In the City Palace and in the Countryside
The classical texts of China and other
countries represent a crystallization of scholarly wisdom.
Their study requires a certain resolve. These texts have
formed the path of my education, and yes, my awakening.
In the process of conducting research, scholars require a
pure heart. They must have the resolve and temperament to
endure loneliness, since what they do entails a rare
discipline: to admit neither deception nor affectation into
the thought process.
Thanks to their hard work—often a lifelong
devotion of meticulous study and research—we now have
priceless books to guide us back to an origin through the
history of ideas. In using their intellectual landmarks to
trace this path, we locate the origin of our self-awareness,
and we allow wisdom and truth to prosper, just as we
discover how to understand that truth.
When discussing those scholars who possess
such a rare pedigree, we should despise with all prejudice.
I used to hear people say: ‘A theoretical scholar? Well,
what does he know about practice and reality?’

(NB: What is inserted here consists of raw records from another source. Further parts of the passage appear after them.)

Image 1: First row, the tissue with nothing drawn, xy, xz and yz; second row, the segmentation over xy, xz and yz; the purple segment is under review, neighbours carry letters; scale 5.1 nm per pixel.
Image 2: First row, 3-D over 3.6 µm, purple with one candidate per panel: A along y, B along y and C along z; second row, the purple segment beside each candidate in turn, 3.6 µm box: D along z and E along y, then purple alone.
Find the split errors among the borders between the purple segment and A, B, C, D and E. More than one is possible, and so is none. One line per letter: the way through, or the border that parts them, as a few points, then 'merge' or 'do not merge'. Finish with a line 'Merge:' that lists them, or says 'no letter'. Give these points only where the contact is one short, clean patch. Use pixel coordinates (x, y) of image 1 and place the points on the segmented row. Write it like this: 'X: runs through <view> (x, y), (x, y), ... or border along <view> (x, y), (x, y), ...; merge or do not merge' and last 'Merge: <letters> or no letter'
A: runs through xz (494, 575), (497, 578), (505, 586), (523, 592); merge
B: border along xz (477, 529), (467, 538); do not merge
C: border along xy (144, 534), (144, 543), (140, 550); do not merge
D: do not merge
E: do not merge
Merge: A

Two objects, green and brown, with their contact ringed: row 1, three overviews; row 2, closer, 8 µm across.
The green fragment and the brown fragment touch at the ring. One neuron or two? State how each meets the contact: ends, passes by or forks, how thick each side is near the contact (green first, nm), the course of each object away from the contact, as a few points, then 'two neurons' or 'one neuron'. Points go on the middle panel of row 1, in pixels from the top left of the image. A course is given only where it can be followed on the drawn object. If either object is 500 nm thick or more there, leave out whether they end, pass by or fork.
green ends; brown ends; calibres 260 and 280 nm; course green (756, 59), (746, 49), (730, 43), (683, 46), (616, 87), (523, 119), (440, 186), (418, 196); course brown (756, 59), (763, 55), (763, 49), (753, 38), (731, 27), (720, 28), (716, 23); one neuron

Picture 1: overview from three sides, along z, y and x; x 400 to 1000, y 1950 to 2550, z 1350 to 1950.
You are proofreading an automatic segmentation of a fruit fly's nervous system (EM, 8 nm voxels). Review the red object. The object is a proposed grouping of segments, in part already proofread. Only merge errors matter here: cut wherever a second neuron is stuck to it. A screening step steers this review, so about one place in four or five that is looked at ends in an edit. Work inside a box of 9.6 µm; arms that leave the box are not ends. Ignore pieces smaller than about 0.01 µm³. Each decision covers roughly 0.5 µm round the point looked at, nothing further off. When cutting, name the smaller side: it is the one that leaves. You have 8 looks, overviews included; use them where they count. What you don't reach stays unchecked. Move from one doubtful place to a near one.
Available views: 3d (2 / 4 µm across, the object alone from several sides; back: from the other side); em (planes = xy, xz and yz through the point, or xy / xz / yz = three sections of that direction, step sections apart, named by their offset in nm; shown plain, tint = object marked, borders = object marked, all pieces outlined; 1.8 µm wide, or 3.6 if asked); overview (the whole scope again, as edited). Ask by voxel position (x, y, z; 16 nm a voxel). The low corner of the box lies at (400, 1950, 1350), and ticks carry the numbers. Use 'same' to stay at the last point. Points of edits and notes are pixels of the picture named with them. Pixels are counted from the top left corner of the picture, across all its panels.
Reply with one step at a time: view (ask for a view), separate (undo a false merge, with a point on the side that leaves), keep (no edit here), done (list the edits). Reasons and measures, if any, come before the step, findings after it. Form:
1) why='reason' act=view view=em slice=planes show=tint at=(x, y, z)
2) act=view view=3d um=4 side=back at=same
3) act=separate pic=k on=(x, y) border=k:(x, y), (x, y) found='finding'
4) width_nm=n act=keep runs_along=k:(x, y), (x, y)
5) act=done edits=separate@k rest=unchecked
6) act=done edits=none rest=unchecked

As a matter of fact, whether a person is theoretical or
practical in approach, if he has grasped the truth, all
methods will lead to the same result.
Let us not label those who are theoretical in
orientation--as opposed to practical--as being of lesser
wisdom or standing. Both approaches deserve our equal
respect, because they have pursued a methodology that
eliminates the false and retains the true; they have created
a process that permits us to make discrimination with clear
minds: in doing so, we learn the precepts of traditional
culture in a consistent, systematic manner.
I have observed many scholars take
formulations of complex learning and streamline them
intellectually--without loss of meaning—to create clarity in
the mind. A reader feels genuine delight in the presence of
such accessible levels of wisdom; it is like basking in a
spring wind. The efforts of scholars to make the truth
available radiates a humanistic warmth and care on their
part. In their explanations, they have restricted themselves
to the realities presented by human nature. They have
brought the classics within reach of the ordinary person.
It is they who have demonstrated the profound learning and
cultivation of High Culture—and the delicate sensibilities
that such a gathering of ideas can generate.
But are we to understand that only
theoreticians know culture?
Many of us may have read the piece about two migrant
workers, possibly a couple, hesitating outside a 7-11 store.
They hesitate to enter. They worry that the dirt on their
shoes might muddy the store and cause inconvenience for
others. They may not be well-educated, but their decision to
wait outside reflects a cultivation which includes a
wide-ranging consideration for others.
Over thousands of years, people on the land
have worked hard to create physical artifacts and other
cultural elements—not only tangible things such as
pavilions, roads, bridges and folk houses, but also the
intangible—songs, dance, village rituals and regulations,
rules for family life, folk customs, traditional arts, and
temple fairs. Rural culture is the origin of Chinese
culture. It represents good ground for the cultivation of
national qualities, sustaining all Chinese who understands
the true, the good, and the beautiful.
Maintaining a preference for practical over
theoretical scholarship runs against the essential
significance of culture. Culture should be inclusive at its
core. It should embrace warmth and kindness among people. It
should be reflected in local customs, art and culture, and
be equally present in what we recognize as the true, the
good and the beautiful. We become true people of culture
when we show the same regard for those who live in the city
and those who live on the farm—equally and without
prejudice; when we learn from the classics and practice the
teachings within; when we benefit from the experience of
others and show compassion for others; when we respect the
life situations that are different from ours and forgive
them their mistakes, while protecting their cultural
achievements with awards and recognition. When we put these
ideals into practice, we become people of culture.